[Collected data]
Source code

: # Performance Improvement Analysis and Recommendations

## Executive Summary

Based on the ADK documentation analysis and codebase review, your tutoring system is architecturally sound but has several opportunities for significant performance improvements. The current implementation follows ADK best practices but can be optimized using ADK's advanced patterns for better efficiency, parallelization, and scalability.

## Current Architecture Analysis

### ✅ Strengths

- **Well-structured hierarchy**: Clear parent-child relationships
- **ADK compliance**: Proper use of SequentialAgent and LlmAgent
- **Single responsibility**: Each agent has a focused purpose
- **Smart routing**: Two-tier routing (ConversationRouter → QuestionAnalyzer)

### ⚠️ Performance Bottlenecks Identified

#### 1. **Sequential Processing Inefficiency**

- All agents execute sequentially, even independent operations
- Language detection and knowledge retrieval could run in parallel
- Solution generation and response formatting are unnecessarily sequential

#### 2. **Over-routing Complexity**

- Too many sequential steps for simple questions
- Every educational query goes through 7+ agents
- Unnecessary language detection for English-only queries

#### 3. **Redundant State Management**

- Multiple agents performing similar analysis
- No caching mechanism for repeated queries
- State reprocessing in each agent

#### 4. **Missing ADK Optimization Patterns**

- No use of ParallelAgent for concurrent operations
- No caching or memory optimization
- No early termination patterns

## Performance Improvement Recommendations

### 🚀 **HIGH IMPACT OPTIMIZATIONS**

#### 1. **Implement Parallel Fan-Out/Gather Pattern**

» **Your task**
Extract every line from the records above and reproduce each one verbatim, with no changes.

» **Task result**
Source code

: # Performance Improvement Analysis and Recommendations

## Executive Summary

Based on the ADK documentation analysis and codebase review, your tutoring system is architecturally sound but has several opportunities for significant performance improvements. The current implementation follows ADK best practices but can be optimized using ADK's advanced patterns for better efficiency, parallelization, and scalability.

## Current Architecture Analysis

### ✅ Strengths

- **Well-structured hierarchy**: Clear parent-child relationships
- **ADK compliance**: Proper use of SequentialAgent and LlmAgent
- **Single responsibility**: Each agent has a focused purpose
- **Smart routing**: Two-tier routing (ConversationRouter → QuestionAnalyzer)

### ⚠️ Performance Bottlenecks Identified

#### 1. **Sequential Processing Inefficiency**

- All agents execute sequentially, even independent operations
- Language detection and knowledge retrieval could run in parallel
- Solution generation and response formatting are unnecessarily sequential

#### 2. **Over-routing Complexity**

- Too many sequential steps for simple questions
- Every educational query goes through 7+ agents
- Unnecessary language detection for English-only queries

#### 3. **Redundant State Management**

- Multiple agents performing similar analysis
- No caching mechanism for repeated queries
- State reprocessing in each agent

#### 4. **Missing ADK Optimization Patterns**

- No use of ParallelAgent for concurrent operations
- No caching or memory optimization
- No early termination patterns

## Performance Improvement Recommendations

### 🚀 **HIGH IMPACT OPTIMIZATIONS**

#### 1. **Implement Parallel Fan-Out/Gather Pattern**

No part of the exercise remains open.